Because of the high quality donuts and excellent coffee, they are also a favorite place for police to have their brief lunch and coffee breaks. Whenever you see more than three police cars in the same parking lot in Canada, it is usually either a police station or a Tim Hortons. Imagine the crush at this time of year.
A lady picked up several items at a Dollar Store here. When she finally got up to the checker, she learned that one of her items had no price tag.
Imagine her embarrassment when the checker got on the intercom and boomed out for all the store to hear,"PRICE CHECK ON LANE THIRTEEN, TAMPAX, SUPERSIZE."
That was bad enough, but somebody at the rear of the store apparently misunderstood the word "Tampax"for "Thumbtacks."
In a business-like tone, a voice boomed back over the intercom. "DO YOU WANT THE KIND YOU PUSH IN WITH YOUR THUMB OR THE KIND YOU POUND IN WITH A HAMMER?"
Of course, we never forget our cats at Christmas. An interactive toy, a bag of treats (handed out judicially) and petting and rough housing. Which brings me to this observation:
Cats are independent, they don't listen, they don't come in when you call, they like to stay out all night and when they're home, they like to be left alone and sleep.
In other words, every quality that women hate in a man, they love in a cat.
One day a little boy on a ranch here woke up and sat down at the table expecting breakfast. However, his mother said, "You don't get any breakfast until you do your chores."
Ticked off, the boy goes out to do his chores.
When he goes to milk the cow, he kicks it.

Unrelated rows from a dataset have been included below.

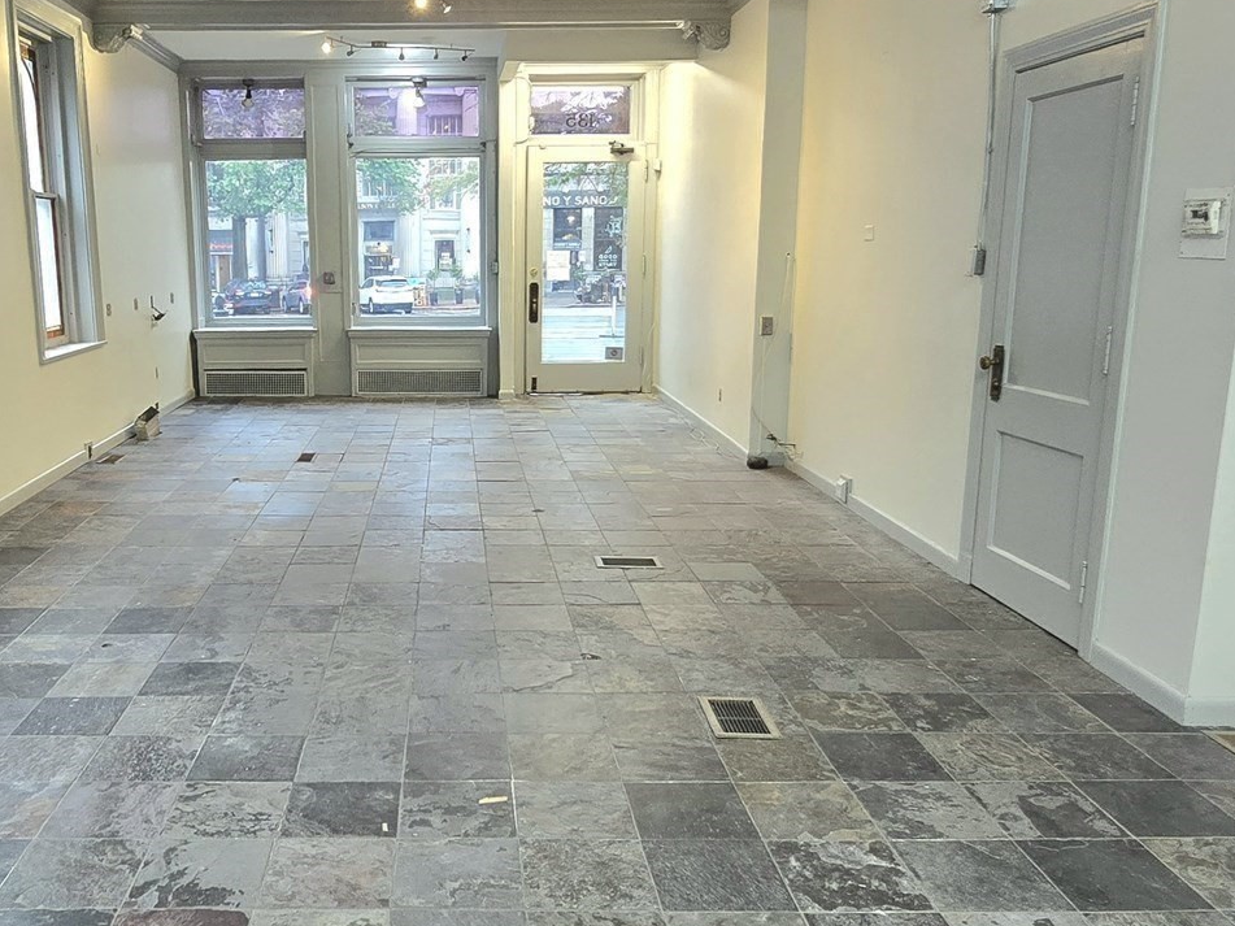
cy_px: 479
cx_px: 434
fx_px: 999
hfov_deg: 62.2
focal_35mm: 28
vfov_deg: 49.7
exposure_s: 1/60.2
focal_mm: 2.2
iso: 200
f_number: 2.2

When he goes to get eggs he kicks a chicken.
When he goes to feed the pigs, he kicks a pig.
When the little boy sits down his mother gives him a bowl of dry cereal.

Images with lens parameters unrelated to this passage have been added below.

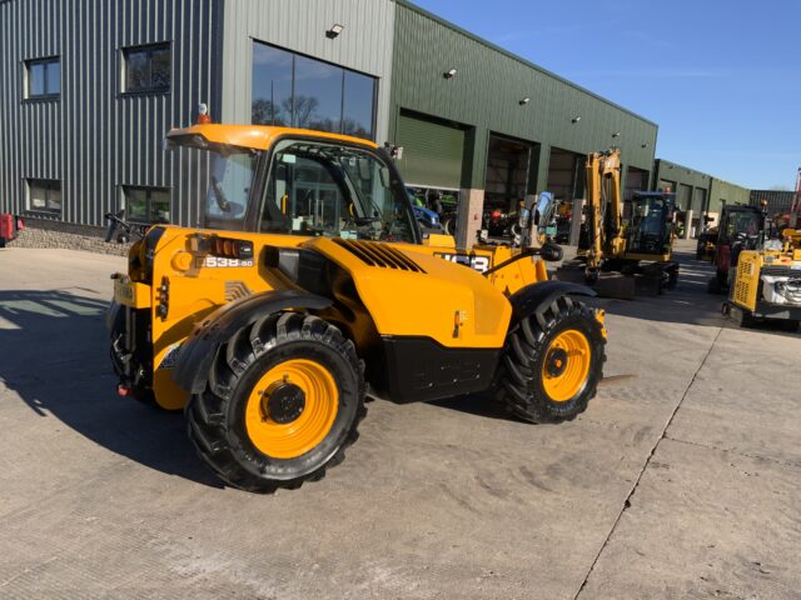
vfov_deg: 48.2
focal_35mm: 29
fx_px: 671
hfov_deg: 61.7
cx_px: 400
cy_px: 300
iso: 16
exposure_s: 1/1534
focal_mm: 3
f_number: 1.8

"Where is the bacon, eggs and milk?" asks the little boy.
His mother replies, "I saw you kick the cow, so you don't get any milk; I saw you kick a chicken so you don't get eggs; and I saw you kick a pig so you don't get any bacon!"

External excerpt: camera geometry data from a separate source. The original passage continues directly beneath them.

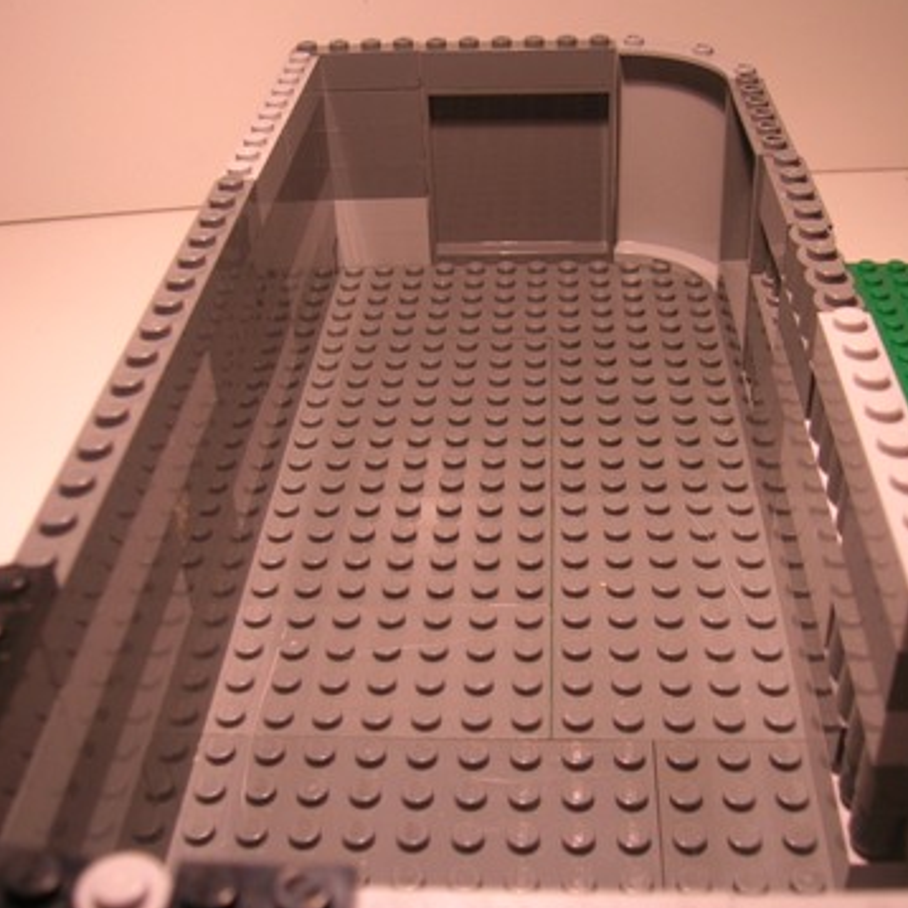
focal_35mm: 42
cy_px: 450
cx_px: 482
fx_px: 1246
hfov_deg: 40.0
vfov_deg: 40.0
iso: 50
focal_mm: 5.7
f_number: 2.9
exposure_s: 1/19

Just as she finishes saying this, the boy's father comes down the stairs and kicks the cat.
The little boy looks up at his mother and asks, "Do you want to tell him, or should I?"
And here's a letter from a New Mexico warrior defending our freedom:
Dear Ma and Pa:
Am well. Hope you are.
Tell Brother Walt and Brother Elmer the Army beats working for old man Minch. Tell them to join up quick before all the places are filled.
I was restless at first because you got to stay in bed till nearly 6 a.m. (but am getting so I like to sleep late.
All you do before breakfast is smooth your cot and shine some things --no hogs to slop, feed to pitch, mash to mix, wood to split, fire to lay. Practically nothing.
The guys have to shave, but they say it is not bad in warm water, and after I thumped a few of them, they don't tell nobody about why I don't need to shave.
Breakfast is strong on trimmings like fruit juice, cereal, eggs, bacon, etc., but kind of weak on chops, potatoes, beef, ham steak, fried eggplant, pie and regular food, but you can always sit between two city boys that live on coffee.
Their food plus yours holds you till noon, when you get fed.
It's no wonder these city boys can't walk much. We go on"route marches," which, the Sgt. says, are long walks to harden us. If he thinks so, it is not my place to tell him different. A "route march" is a casual stroll about as far as to our mailbox at home. Then the city guys all get sore feet and we ride back in trucks. The country is nice, but awful flat.
The Sgt. is like a schoolteacher. He nags some. The Captain is like the school board. Kernels. and Generals just ride around and frown. They don't bother you none.
I keep getting medals for shooting. I don't know why, the bull's-eye is near big as a chipmonk and don't move and it ain't shooting at you, like the Higsett boys at home. All you got to do is lie there all comfortable and hit it, you don'teven load your own cartridges. They come in boxes.
Be sure to tell Walt and Elmer and Mary to hurry and join before others get onto this setup and come stampeding in.